Tuesday, September 29, 2009

A Question of Nipples

Yesterday, while cruising the google news feed, I came across the headline: “Facebook reinstates Playboy Model.” Interesting. So I click. The link takes me to the Edmonton Sun online, where I am confronted with the image of a beautiful, bountiful-breasted woman holding a photograph of herself , clad in white undies, on a bed. This woman’s name is Anissa Holmes, a Montreal-born model/actress who had her facebook profile and fan page shut down for being “too sexually explicit.” According to Holmes, the pictures posted on facebook featured her in bikinis and bathing suits, but she was never “nude” in them. To clarify, her nipples and vulva were not showing in any of the pictures. The logic: No nipples + No Vulva = not explicit.

Wait a second, so does it figure that showing nipples/vulva is a necessarily explicit, vulgar, and inappropriate act? Facebook seems to think so, as evidenced in their persisting ban on images of women breastfeeding. In a response to public outcry on the breastfeeding ban, spokesperson Barry Schnitt affirmed that:

"Photos containing a fully exposed breast (as defined by showing the nipple or areola) do violate those terms (on obscene, pornographic or sexually explicit material) and may be removed,"

So, ladies, according to Mr. Schnitt our boobs are at all times, and in any situation, potentially pornographic. Exposing them for any ends is an explicit act that warrants censure. More specifically, Mr.Schnitt places the nipple and areola as the qualifiers of “obscene.” Which means walking around with tassels on your breasts is a novel way to reduce the pornographic nature of your breasts. Right.

Facebook’s justification for banning boobs (most specifically nipples) continues to be the “think of the children” clause, the premise of this concern being that children might become traumatized by finding these nipple pictures on the internet. I was not, for one, aware that my nipples had such power ( a magical power that men’s nipples seem not to have, as men often parade around, nipples exposed, with little concern for the well-being of our children). Moreover, from what I have seen in National Geographic magazines, and learnt from Anthropology class, many other women around the world seem tragically uninformed of the traumatizing power of their nipples.

Bitch Magazine
, in response to facebook’s ruling on boobs, has proposed that babies should be blindfolded during breastfeeding. After all, who knows what psychological damage babies might incur from seeing a nipple up close at such a vulnerable age? In fact, perhaps it is best that we simply eliminate the nipples from the breasts all together, which would prevent any further any instances of obscenity.
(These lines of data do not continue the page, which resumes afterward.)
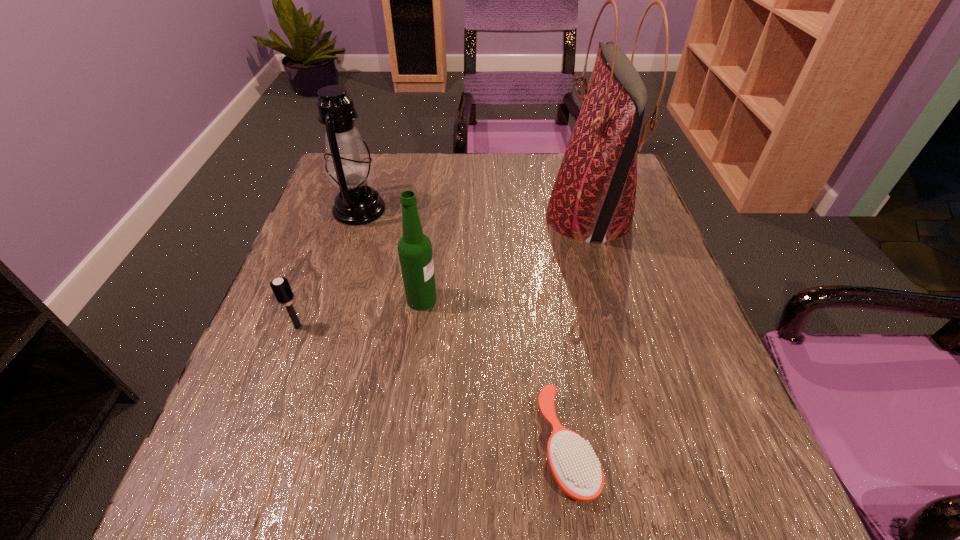
You are a GUI agent. You are given a task and a screenshot of the screen. Output one action in this format:
    pyautogui.click(x=<x>, y=<y>)
    Task: Click on the free space located on the label of the beer bottle
    This screenshot has height=540, width=960.
    Given the screenshot: What is the action you would take?
    pyautogui.click(x=588, y=300)

The height and width of the screenshot is (540, 960). I want to click on vacant area situated 0.320m on the right of the taller hairbrush, so click(476, 326).

Locate an element on the screen. The height and width of the screenshot is (540, 960). vacant space located 0.310m on the back of the nearer hairbrush is located at coordinates (541, 265).

Where is `handbag located at the far edge`? This screenshot has height=540, width=960. handbag located at the far edge is located at coordinates (593, 198).

Locate an element on the screen. This screenshot has width=960, height=540. oil lamp located in the far edge section of the desktop is located at coordinates (349, 167).

Identify the location of object located in the near edge section of the desktop. (573, 462).

Where is `oil lamp that is at the left edge`? The height and width of the screenshot is (540, 960). oil lamp that is at the left edge is located at coordinates (349, 167).

I want to click on hairbrush that is at the left edge, so click(281, 288).

Identify the location of object that is at the right edge. [593, 198].

You are a GUI agent. You are given a task and a screenshot of the screen. Output one action in this format:
    pyautogui.click(x=<x>, y=<y>)
    Task: Click on the object present at the far left corner
    The image size is (960, 540).
    Given the screenshot: What is the action you would take?
    pyautogui.click(x=349, y=167)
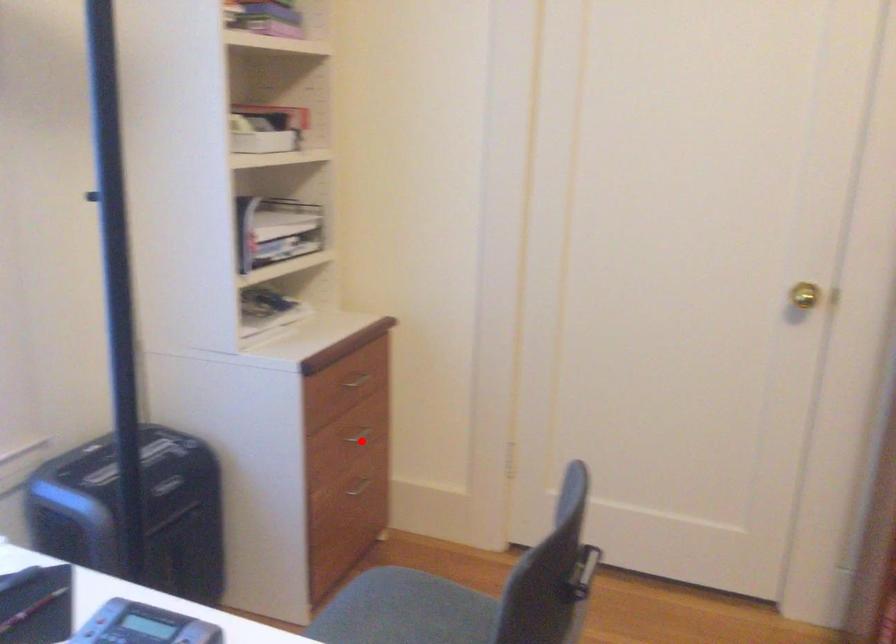
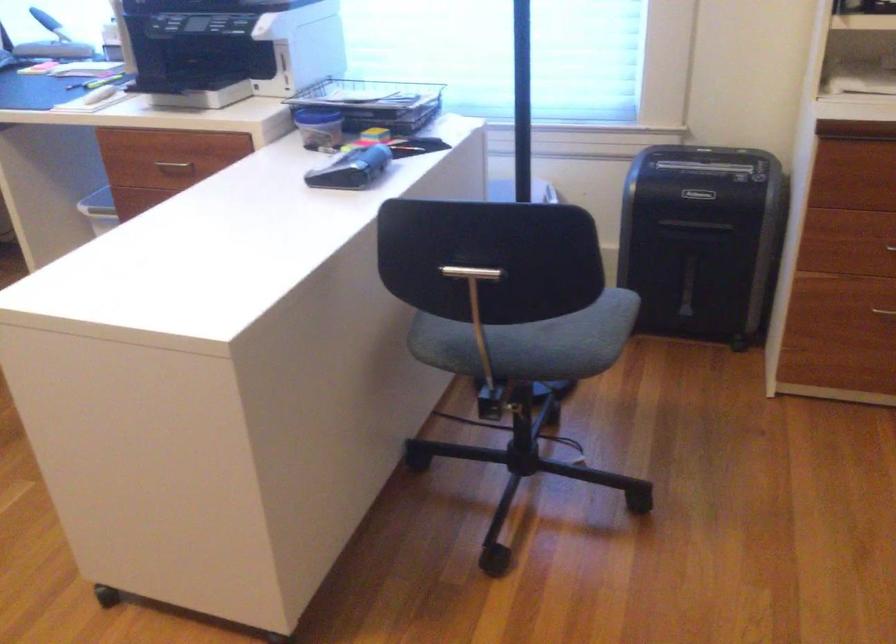
Question: I am providing you with two images of the same scene from different viewpoints. In image1, a red point is highlighted. Considering the same 3D point in image2, which of the following is correct?

Choices:
 (A) It is closer
 (B) It is farther

Answer: (A)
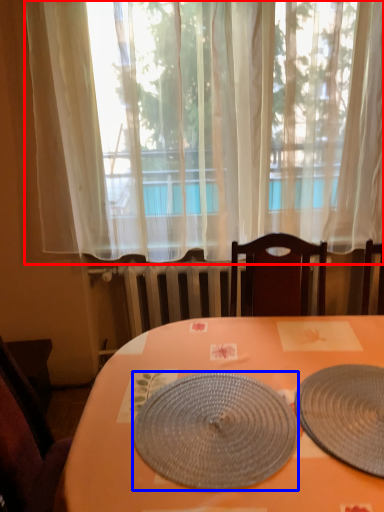
Question: Which of the following is the farthest to the observer, curtain (highlighted by a red box) or plate (highlighted by a blue box)?

Choices:
 (A) curtain
 (B) plate

Answer: (A)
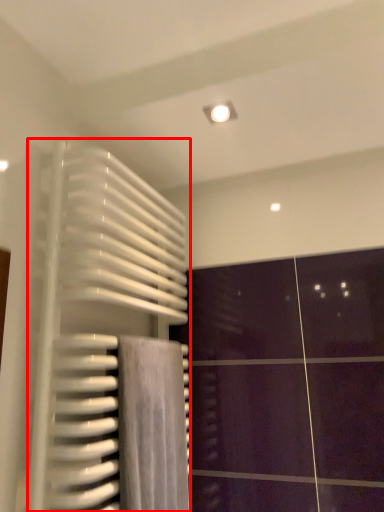
Question: Observing the image, what is the correct spatial positioning of radiator (annotated by the red box) in reference to bath towel?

This has all been a long-winded, sarcasm-dripping prelude to my central point: Facebook’s censorship of nipple pictures is a prime example of the ways in which Western media sexualizes women’s bodies to the point that it is very difficult for us to see them as anything other than erotic. Bodies—how we dress them, attend to them, approach them---convey multiple meanings. We use our bodies to communicate, to provide, to experience. To have women’s breasts (and indeed bodies) reduced to the sexual is to commit a grave assault against human subjectivity and experience. It causes us to see what may be an act of nurturing (breast-feeding) as “obscene.” Audience members at a dance piece may focus more on the women’s bodies—their subjective sexual desirability or lack thereof—rather than the message that the dancers communicate through the movement of their bodies. A PhD student and TA (Teaching Assistant) may stand in front of a class to introduce her research topic, only to be whistled at by a student in the back row. The sexual objectification of women stunts our ability to perceive women and their bodies as anything other than erotic. Women (including myself) internalize this objectification and fear the implications of our sexualized bodies. We too, begin to fear our breasts (Will showing cleavage prompt sexual harassment? Does this shirt show my nipples, and if so will people think I’m a slut?) and we project these fears onto other women (that girl’s shirt is too low, her skirt to short etc).

So, that said, Mr. Schnitt and the Facebook team, please stop accusing women’s nipples of being obscene. Our bodies are not pornographic. They are not sexually explicit. They are ours, and we’re going to celebrate them for all the positive, amazing things they can do (like breastfeeding!)